• Tex Heart Inst J · Jan 2007

    Initial clinical experience with the HeartMate II axial-flow left ventricular assist device.

    • O H Frazier, Courtney Gemmato, Timothy J Myers, Igor D Gregoric, Brano Radovancevic, Pranav Loyalka, and Biswajit Kar.
    • Department of Cardiac Transplantation and Heart Failure, Texas Heart Institute at St. Luke's Episcopal Hospital, Houston, Texas 77030, USA. lschwenke@heart.thi.tmc.edu
    • Tex Heart Inst J. 2007 Jan 1;34(3):275-81.
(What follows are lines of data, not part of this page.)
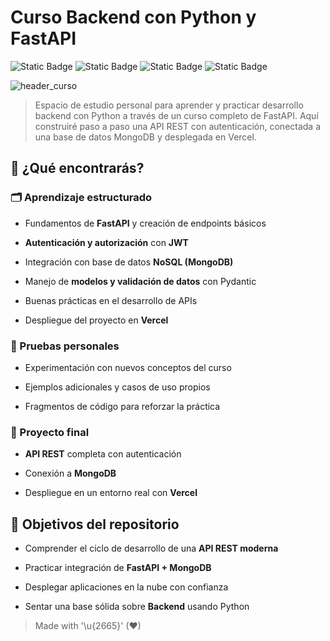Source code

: # Curso Backend con Python y FastAPI  

![Static Badge](https://img.shields.io/badge/python-x.x.x-3776AB?style=for-the-badge&logo=python&labelColor=101010) ![Static Badge](https://img.shields.io/badge/fastapi-x.x.x-009688?style=for-the-badge&logo=fastapi&labelColor=101010) ![Static Badge](https://img.shields.io/badge/database-mongodb-47A248?style=for-the-badge&logo=mongodb&labelColor=101010) ![Static Badge](https://img.shields.io/badge/deploy-vercel-000000?style=for-the-badge&logo=vercel&labelColor=101010)   

![header_curso](./images/header_backend_fastapi.png)  

> Espacio de estudio personal para aprender y practicar desarrollo backend con Python a través de un curso completo de FastAPI. Aquí construiré paso a paso una API REST con autenticación, conectada a una base de datos MongoDB y desplegada en Vercel.  


## 🔎 ¿Qué encontrarás?  

### 🗂️ Aprendizaje estructurado  

- Fundamentos de **FastAPI** y creación de endpoints básicos 
 
- **Autenticación y autorización** con **JWT**  
- Integración con base de datos **NoSQL (MongoDB)**  
- Manejo de **modelos y validación de datos** con Pydantic  
- Buenas prácticas en el desarrollo de APIs  
- Despliegue del proyecto en **Vercel**  

### 🧪 Pruebas personales  

- Experimentación con nuevos conceptos del curso 
 
- Ejemplos adicionales y casos de uso propios  
- Fragmentos de código para reforzar la práctica  

### 🥇 Proyecto final  

- **API REST** completa con autenticación  

- Conexión a **MongoDB**  
- Despliegue en un entorno real con **Vercel**  


## 🎯 Objetivos del repositorio  

- Comprender el ciclo de desarrollo de una **API REST moderna**
  
- Practicar integración de **FastAPI + MongoDB**  
- Desplegar aplicaciones en la nube con confianza  
- Sentar una base sólida sobre **Backend** usando Python  

> Made with '\u{2665}' (♥)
    AbstractThe redesigned HeartMate II, an axial-flow left ventricular assist device, is simpler, smaller, and easier to operate than are pulsatile pumps. These design characteristics should make the HeartMate II more reliable and durable and broaden the eligible population base. We implanted the HeartMate II in 43 patients (average age, 42 yr). The indication for use was bridge-to-heart transplantation in 26 patients and destination therapy in 17. The average duration of device support was 258 days (range, 1-761 days), and cumulative duration, more than 31 patient-years. Hemodynamic function improved in all patients during support. By 48 hours after implantation, the mean cardiac index had increased from 1.9+/-0.27 L/(min.m(2)) (baseline) to 3.5+/-0.8 L/(min.m(2)), and the pulmonary capillary wedge pressure had decreased from 24.8+/-11 mmHg to 18.5+/-5.3 mmHg. Of the 43 patients, 35 were discharged from the hospital. Support is ongoing in 27 patients (longest duration, >700 days). Nine patients died during support. Four patients had sufficient heart recovery to undergo pump explantation. Three patients underwent transplantation. One patient underwent device replacement after the pump driveline was fractured in a skateboarding accident; the device was removed in another patient because of a pump-pocket infection after 749 days of support. Of the 10 patients in whom the HeartMate II replaced a failed HeartMate I, 8 were discharged from the hospital. We have seen excellent results with use of the HeartMate II. Functional status and quality of life have greatly improved in patients who survived the perioperative period.